Periodic Reporting for period 1 - PATTERNCHEM (Shape and Topology as Descriptors of Chemical and Physical Properties in Functional Organic Materials)
Période du rapport: 2022-06-01 au 2024-11-30
The overarching aim of PATTERNCHEM is to enable the rational design and facile pre-screening of functional organic materials for applications involving their non-covalent interactions with molecular targets in silico. Several families of functional organic materials – graphene derivatives, covalent-organic frameworks, and hyperbranched polymers – provide a unique foundation for developing application-oriented fingerprints of their topological and non-covalent interaction features. After elucidating diverse structural descriptors of atomistic arrangement, substitution patterns, and two- and three-dimensional shapes of these materials, we will establish a scheme for quantifying the propensity for non-covalent interactions and assessing the host-guest complementarity. Using this scheme, chemical and physical performance indicators relevant to targeted applications (e.g. as sensors, filters, and nanocarriers) can be computed. Finally, structure-property relationships between computed performance indicators and developed descriptors will be established and implemented into predictive frameworks for functional organic materials. The key deliverable of PATTERNCHEM will be a unified, all-encompassing framework for designing new candidate architectures and evaluating host-guest complementarity, which will require only basic structural information as an input and will predict the ultimate performance in the targeted application as its output.

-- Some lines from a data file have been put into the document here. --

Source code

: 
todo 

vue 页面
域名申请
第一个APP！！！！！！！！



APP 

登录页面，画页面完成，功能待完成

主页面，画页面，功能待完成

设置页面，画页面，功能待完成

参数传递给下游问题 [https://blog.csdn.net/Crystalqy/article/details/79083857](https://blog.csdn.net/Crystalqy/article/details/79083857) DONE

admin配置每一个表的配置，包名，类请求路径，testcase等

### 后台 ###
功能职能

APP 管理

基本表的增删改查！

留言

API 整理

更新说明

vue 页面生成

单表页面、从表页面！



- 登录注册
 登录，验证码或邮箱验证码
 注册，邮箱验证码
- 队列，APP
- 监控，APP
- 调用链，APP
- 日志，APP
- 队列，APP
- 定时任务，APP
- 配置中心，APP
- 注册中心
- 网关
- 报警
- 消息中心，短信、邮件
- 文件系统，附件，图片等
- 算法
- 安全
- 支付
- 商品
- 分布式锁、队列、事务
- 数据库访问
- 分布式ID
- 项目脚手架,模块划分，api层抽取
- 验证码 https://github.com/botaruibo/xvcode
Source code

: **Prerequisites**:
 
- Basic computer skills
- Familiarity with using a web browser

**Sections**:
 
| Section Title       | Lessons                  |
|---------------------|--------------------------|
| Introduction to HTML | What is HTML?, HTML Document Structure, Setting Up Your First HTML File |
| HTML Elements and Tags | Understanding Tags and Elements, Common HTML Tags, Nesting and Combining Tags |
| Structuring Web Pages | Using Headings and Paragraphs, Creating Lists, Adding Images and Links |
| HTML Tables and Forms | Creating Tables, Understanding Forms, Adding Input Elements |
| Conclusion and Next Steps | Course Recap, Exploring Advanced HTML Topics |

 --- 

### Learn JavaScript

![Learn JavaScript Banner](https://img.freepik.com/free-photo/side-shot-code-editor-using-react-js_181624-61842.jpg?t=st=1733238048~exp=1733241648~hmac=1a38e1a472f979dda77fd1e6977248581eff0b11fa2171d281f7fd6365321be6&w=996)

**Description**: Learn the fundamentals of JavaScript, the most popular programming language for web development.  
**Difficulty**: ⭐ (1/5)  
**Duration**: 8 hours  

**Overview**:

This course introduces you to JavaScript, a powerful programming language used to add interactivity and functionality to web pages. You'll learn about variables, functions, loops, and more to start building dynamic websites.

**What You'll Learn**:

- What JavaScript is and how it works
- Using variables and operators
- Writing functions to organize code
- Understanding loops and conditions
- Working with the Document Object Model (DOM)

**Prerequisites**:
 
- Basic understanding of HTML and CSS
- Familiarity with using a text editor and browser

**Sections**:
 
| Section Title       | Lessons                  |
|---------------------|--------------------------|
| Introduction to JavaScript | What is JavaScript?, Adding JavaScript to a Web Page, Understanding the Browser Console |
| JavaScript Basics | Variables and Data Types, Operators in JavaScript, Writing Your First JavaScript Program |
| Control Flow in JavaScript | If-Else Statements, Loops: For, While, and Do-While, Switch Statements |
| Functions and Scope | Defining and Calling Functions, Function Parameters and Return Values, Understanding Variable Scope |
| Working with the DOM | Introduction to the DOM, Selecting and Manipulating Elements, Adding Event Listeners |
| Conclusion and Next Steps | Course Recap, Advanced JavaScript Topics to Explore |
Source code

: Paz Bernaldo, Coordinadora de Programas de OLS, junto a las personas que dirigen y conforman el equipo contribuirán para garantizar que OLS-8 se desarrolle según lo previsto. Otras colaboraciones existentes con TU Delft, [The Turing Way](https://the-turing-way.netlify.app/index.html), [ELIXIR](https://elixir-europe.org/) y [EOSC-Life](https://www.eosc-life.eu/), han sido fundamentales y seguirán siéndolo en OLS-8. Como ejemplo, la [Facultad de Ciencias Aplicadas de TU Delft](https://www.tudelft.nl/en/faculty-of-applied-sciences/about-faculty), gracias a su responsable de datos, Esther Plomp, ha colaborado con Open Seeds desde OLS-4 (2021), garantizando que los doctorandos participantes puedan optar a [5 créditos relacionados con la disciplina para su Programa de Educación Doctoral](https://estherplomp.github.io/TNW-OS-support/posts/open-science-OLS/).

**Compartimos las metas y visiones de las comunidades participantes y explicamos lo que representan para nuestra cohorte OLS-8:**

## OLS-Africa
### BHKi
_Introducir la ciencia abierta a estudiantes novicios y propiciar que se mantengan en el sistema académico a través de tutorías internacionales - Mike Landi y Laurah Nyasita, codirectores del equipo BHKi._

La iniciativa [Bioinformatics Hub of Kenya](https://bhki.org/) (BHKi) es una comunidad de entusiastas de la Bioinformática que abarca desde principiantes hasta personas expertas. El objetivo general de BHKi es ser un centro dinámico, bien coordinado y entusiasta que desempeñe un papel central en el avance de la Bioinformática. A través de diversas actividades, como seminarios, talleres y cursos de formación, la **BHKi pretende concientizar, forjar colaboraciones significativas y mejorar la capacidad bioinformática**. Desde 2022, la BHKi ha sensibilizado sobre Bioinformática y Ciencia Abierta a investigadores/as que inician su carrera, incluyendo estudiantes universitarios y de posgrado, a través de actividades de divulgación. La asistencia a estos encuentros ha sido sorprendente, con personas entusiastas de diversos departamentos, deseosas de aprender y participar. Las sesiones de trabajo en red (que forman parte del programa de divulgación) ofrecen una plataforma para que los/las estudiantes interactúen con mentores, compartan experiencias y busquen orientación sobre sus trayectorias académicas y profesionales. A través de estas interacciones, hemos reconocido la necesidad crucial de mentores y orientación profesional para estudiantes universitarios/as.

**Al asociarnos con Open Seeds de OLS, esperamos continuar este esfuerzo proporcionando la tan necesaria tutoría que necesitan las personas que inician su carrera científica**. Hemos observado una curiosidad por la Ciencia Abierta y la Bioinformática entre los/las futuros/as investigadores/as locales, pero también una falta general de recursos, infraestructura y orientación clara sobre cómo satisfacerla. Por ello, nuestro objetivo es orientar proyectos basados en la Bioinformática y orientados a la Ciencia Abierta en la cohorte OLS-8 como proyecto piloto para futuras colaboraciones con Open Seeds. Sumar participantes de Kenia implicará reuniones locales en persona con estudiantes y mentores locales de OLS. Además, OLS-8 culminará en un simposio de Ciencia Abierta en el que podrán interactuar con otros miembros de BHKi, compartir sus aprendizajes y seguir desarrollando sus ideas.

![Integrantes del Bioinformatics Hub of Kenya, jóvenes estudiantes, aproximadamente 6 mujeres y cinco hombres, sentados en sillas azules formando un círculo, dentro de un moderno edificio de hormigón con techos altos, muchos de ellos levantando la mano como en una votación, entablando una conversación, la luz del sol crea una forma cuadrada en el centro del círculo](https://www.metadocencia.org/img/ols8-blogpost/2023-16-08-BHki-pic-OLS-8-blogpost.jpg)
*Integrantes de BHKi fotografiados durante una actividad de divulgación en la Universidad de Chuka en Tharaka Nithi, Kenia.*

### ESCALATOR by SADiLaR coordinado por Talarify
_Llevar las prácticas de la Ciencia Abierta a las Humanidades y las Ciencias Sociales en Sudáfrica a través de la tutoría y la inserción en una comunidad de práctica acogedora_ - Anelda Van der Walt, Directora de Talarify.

In the area of graphene derivatives, we performed an extensive analysis of the published literature and compiled a database of relevant experimentally reported characteristics of graphene-based adsorbents and filters. We have benchmarked a range of computational approaches for predicting the interaction energies of these materials with small molecules and implemented the best-performing approaches together with a structure generator into a high-throughput multiscale computational workflow. We next used this workflow to compute the interaction energies and other related properties for a newly generated dataset of over 5,500 complexes between graphene derivatives and small molecules.
In the area of covalent-organic frameworks (COFs), we have identified reliable computational approaches for simulating and analysing their interactions with drug molecules and applied these to engineer in silico new frameworks for a delayed release of a broader scope of therapeutics. We have developed an in-house tool for identifying the building blocks of diverse COFs and commenced studies on how the properties of the frameworks arise from their constituents and topologies. We also developed a variant of our in-house chemical representation (see below) for machine learning the properties of COFs and are currently testing it in conjunction with several published datasets. We have also performed a critical evaluation of the approaches for assigning the three-dimensional arrangement of the two-dimensional frameworks from experimentally measured X-ray diffraction data, and started investigating how this arrangement impacts the electronic properties of the frameworks.
In the area of chemical representations, we have developed a quantum-inspired representation called MAOC (Matrix of Orthogonalized Atomic Orbital Coefficients), which is uniquely suited to describe charged and open-shell compounds and can be applied to perform kernel-based and deep learning on atoms, molecules, and extended materials. We have also developed a Matrix of Reference Similarity (MRS) technique for simultaneously reducing the dimensionality of the chemical space and representing the entities in it with a drastically reduced fingerprint, leading to tens to hundreds of times speed up in machine learning. To automatically identify the building blocks in topologically complex molecules and materials and to analyse how these building blocks affect the properties of the materials, we developed a Substructural Filter Representation (SFR).
• extensive research on hyperbranched polymers,
• customisation of developed fingerprints towards materials of interest,
• development of the non-covalent interactions descriptor,
• testing the utility of the new tools and descriptors across several materials families,
• an in-depth analysis of the structure-property trends across the generated datasets, and
• collaborations with experimentalists to test our predictions.